DESCRIPTION OF THE TASK: Which lines of the entries below run from the one holding "জাভা প্রোগ্রামিং (ANM" to the one holding "- [x] কনসোলে", inclusive? Set down exactly those lines and no others.

(GIVEN ENTRIES begins)

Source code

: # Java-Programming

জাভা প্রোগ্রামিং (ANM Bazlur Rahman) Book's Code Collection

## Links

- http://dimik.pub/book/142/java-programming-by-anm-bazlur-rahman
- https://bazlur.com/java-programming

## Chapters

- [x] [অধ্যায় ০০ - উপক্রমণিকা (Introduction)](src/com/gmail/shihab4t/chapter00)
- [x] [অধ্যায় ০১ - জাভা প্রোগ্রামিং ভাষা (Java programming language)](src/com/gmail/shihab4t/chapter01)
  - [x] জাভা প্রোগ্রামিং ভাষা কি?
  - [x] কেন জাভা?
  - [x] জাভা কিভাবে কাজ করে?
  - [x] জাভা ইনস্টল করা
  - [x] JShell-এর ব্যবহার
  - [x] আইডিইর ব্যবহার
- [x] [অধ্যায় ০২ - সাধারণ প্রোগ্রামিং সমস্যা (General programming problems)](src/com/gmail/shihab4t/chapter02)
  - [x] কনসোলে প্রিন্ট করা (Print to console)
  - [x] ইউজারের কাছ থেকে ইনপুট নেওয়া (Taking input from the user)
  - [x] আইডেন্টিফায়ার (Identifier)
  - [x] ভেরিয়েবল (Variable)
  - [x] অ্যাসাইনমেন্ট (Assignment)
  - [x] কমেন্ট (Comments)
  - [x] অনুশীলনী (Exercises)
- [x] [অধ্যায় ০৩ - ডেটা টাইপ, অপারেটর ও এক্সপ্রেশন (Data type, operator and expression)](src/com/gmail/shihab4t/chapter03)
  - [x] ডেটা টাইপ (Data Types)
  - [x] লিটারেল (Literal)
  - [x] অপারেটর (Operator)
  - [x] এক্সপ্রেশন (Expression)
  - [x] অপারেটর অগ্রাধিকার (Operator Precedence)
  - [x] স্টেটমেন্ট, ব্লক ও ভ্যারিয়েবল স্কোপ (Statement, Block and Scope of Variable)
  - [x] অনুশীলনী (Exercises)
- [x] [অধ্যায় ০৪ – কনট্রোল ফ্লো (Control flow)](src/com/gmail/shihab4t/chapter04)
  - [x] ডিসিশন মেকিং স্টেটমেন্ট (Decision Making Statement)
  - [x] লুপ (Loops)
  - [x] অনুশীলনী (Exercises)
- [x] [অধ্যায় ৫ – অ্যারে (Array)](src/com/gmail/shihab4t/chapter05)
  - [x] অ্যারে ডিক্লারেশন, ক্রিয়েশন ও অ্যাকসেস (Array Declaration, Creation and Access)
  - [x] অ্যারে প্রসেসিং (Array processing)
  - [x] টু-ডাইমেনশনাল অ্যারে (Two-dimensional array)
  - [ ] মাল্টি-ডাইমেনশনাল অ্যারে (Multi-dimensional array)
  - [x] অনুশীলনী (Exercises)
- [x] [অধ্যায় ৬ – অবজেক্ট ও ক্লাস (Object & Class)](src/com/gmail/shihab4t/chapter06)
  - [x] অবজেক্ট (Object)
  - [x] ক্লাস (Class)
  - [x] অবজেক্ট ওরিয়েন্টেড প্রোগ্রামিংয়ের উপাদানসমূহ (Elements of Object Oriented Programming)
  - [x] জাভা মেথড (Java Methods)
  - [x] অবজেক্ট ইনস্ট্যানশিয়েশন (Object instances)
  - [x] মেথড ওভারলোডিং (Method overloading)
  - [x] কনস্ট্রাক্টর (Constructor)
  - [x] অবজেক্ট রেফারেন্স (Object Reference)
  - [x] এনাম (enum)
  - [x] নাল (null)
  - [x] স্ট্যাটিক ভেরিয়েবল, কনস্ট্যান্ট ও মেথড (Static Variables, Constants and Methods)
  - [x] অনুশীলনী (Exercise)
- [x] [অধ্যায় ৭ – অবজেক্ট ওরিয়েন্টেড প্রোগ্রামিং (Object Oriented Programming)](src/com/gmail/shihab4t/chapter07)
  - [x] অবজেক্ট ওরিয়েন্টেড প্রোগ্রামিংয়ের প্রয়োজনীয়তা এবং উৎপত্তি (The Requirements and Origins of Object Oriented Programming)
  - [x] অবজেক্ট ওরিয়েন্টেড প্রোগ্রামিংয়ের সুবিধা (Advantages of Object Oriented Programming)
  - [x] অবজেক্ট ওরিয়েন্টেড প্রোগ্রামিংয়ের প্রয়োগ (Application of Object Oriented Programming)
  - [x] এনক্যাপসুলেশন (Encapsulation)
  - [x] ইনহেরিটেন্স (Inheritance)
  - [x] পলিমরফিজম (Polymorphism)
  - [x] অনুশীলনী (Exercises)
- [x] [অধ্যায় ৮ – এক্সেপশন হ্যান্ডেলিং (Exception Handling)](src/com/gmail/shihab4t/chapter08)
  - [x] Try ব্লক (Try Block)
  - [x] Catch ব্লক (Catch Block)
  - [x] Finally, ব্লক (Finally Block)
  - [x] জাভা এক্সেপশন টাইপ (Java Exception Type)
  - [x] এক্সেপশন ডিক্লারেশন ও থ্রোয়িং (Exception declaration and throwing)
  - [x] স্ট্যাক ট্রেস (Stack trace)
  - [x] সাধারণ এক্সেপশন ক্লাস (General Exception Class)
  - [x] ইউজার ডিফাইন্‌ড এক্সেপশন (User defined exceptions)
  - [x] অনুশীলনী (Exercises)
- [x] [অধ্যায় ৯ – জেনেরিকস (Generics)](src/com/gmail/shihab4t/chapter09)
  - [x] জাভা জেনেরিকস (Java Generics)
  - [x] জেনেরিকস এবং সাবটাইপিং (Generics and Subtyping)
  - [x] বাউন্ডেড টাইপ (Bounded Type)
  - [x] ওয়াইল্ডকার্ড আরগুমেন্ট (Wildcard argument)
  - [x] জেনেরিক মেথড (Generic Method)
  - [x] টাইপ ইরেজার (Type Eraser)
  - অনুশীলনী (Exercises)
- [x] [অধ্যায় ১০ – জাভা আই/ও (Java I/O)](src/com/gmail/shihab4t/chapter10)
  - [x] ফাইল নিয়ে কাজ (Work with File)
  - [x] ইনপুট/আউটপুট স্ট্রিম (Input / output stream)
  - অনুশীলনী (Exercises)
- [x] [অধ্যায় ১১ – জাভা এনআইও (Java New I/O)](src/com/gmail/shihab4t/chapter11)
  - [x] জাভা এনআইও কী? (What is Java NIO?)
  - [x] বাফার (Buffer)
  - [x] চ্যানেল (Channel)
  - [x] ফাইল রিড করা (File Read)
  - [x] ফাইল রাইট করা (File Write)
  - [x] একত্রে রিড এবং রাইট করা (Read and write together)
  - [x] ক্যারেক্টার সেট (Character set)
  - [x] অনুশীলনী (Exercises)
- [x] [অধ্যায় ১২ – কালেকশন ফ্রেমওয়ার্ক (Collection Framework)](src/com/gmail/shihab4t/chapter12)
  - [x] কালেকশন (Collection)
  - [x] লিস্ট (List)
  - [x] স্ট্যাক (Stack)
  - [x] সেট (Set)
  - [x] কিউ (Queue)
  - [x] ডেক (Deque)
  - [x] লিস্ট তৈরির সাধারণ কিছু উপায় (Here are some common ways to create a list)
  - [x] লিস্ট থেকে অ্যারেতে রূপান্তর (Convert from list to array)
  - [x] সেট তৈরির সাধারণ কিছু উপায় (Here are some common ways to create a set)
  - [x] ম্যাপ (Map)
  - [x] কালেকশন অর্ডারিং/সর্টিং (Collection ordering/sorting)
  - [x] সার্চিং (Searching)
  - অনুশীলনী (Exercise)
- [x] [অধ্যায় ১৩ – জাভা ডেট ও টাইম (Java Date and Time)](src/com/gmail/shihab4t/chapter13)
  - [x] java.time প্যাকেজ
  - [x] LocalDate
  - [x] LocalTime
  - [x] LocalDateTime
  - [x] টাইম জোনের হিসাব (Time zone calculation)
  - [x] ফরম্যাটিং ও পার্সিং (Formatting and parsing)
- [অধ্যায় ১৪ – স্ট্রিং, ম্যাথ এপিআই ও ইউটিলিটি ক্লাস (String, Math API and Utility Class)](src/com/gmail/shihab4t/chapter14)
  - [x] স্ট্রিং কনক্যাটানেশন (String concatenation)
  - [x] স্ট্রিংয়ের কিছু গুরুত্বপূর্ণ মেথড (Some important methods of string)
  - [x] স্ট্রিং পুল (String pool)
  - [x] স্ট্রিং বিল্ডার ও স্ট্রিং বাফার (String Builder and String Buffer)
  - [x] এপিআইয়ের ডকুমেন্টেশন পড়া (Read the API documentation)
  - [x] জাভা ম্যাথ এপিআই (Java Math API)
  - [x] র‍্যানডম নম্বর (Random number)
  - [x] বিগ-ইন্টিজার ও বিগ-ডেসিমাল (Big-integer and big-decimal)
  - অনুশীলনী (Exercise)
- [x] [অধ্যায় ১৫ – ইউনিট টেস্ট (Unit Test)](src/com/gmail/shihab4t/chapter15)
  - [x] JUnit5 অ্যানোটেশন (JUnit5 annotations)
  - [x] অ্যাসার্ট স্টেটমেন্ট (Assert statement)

(GIVEN ENTRIES ends)

RESULT FOR THIS EXERCISE:
জাভা প্রোগ্রামিং (ANM Bazlur Rahman) Book's Code Collection

## Links

- http://dimik.pub/book/142/java-programming-by-anm-bazlur-rahman
- https://bazlur.com/java-programming

## Chapters

- [x] [অধ্যায় ০০ - উপক্রমণিকা (Introduction)](src/com/gmail/shihab4t/chapter00)
- [x] [অধ্যায় ০১ - জাভা প্রোগ্রামিং ভাষা (Java programming language)](src/com/gmail/shihab4t/chapter01)
  - [x] জাভা প্রোগ্রামিং ভাষা কি?
  - [x] কেন জাভা?
  - [x] জাভা কিভাবে কাজ করে?
  - [x] জাভা ইনস্টল করা
  - [x] JShell-এর ব্যবহার
  - [x] আইডিইর ব্যবহার
- [x] [অধ্যায় ০২ - সাধারণ প্রোগ্রামিং সমস্যা (General programming problems)](src/com/gmail/shihab4t/chapter02)
  - [x] কনসোলে প্রিন্ট করা (Print to console)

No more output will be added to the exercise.